• [Text section]
##########

# joseph r cottontail--



## jamesedwardwaller (Feb 4, 2013)

i am unable to post much as i donot want to relive the event of--1-19-2013,,at 230 pm my little guy passed,,he was born 4-14-2006 about 6 yr.9 months old,,--he was/is my everything living with me in a special designed bedroom just for him--i think of him very often and still have his remains with me very close on his pillow where he passed--there is very little solice and i made a promise after my heart attack 3-26-2011 ,to outlive all my critters no matter how painful,,--i must prevail--sincerely james waller-:rip::running bunny:clover::innocent


----------



## whitelop (Feb 4, 2013)

I'm so sorry for your loss. :rainbow:


----------



## Blue eyes (Feb 4, 2013)

So sorry to hear. :feelbetter:


----------



## HEM (Feb 4, 2013)

We are so sorry for your loss
Hopefully the memories of the 6+ years will help heal
Binky free


----------



## Kipcha (Feb 4, 2013)

Sorry for your loss...


----------



## Moochyesh (Feb 4, 2013)

So sorry, It sounds like he had a amazing life with you!


----------



## Nancy McClelland (Feb 4, 2013)

We're so sorry for your loss. Ours are all getting to be elder buns, so we know they won't be with us for much longer but the thought of being without them is just devastating. Feel for you. Rest in peace little man, you're loved and missed greatly.


----------



## jamesedwardwaller (Feb 5, 2013)

##########

• [Supplied information]

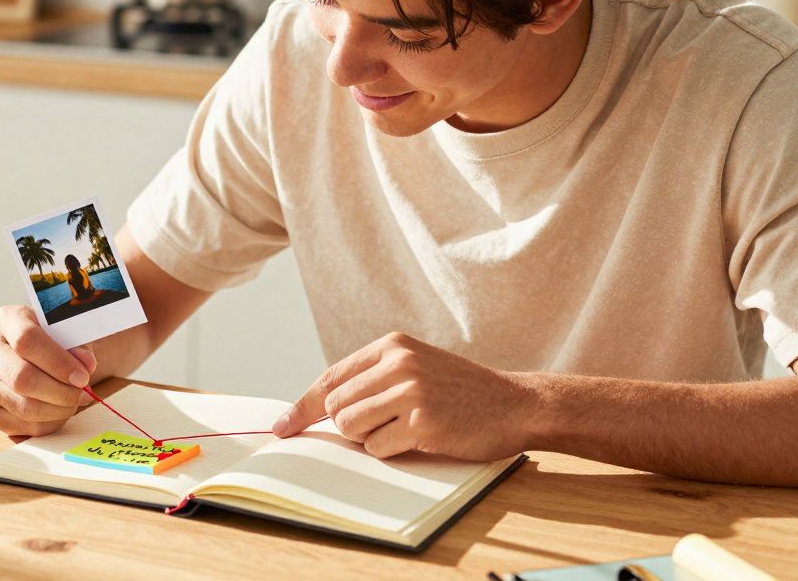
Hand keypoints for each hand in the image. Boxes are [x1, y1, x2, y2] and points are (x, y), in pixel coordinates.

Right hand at [0, 305, 97, 438]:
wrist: (41, 356)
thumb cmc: (57, 342)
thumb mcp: (71, 334)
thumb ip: (79, 348)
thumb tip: (86, 366)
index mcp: (7, 320)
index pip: (27, 340)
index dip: (57, 362)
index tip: (83, 376)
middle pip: (21, 378)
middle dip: (60, 392)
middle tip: (83, 394)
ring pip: (22, 406)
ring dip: (57, 411)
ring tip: (73, 403)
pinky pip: (19, 426)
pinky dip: (47, 425)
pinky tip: (59, 413)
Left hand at [272, 332, 536, 461]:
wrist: (516, 403)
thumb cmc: (460, 392)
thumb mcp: (415, 367)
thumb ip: (372, 379)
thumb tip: (319, 409)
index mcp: (391, 346)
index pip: (329, 378)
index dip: (301, 407)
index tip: (281, 428)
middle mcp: (398, 363)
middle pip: (336, 408)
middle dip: (351, 426)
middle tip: (388, 425)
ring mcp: (410, 391)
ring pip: (352, 428)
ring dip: (372, 438)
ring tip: (407, 428)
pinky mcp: (422, 422)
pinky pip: (380, 448)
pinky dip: (394, 451)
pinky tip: (423, 437)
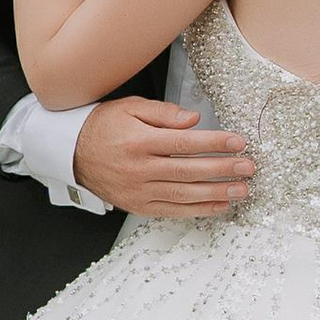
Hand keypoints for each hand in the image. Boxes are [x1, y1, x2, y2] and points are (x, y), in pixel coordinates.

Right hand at [75, 96, 254, 217]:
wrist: (72, 153)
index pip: (185, 143)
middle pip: (189, 171)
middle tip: (248, 167)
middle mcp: (139, 169)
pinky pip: (173, 211)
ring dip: (216, 193)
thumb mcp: (130, 108)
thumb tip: (194, 120)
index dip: (215, 143)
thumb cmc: (103, 126)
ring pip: (184, 194)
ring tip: (241, 189)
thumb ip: (164, 113)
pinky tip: (218, 205)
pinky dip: (198, 210)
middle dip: (222, 170)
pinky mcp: (138, 206)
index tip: (238, 142)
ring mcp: (138, 191)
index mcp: (139, 142)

##########

• [Work instruction 1] Transcribe the passage of the forum thread starting at "So sorry, It" and ending at "and missed greatly.".
• [Work instruction 2]
Based on the forum thread, does each statement agree with it? Answer yes or no for each and quote the words that decide it.
(a) The little guy James Waller writes about was born in April 2006.
(b) HEM refers to more than ten years of memories.
(c) Nancy McClelland describes her own rabbits as young.

• [Written answer 1]
So sorry, It sounds like he had a amazing life with you!


----------



## Nancy McClelland (Feb 4, 2013)

We're so sorry for your loss. Ours are all getting to be elder buns, so we know they won't be with us for much longer but the thought of being without them is just devastating. Feel for you. Rest in peace little man, you're loved and missed greatly.

• [Written answer 2]
(a) Yes: "he was born 4-14-2006"
(b) No: "Hopefully the memories of the 6+ years will help heal"
(c) No: "Ours are all getting to be elder buns"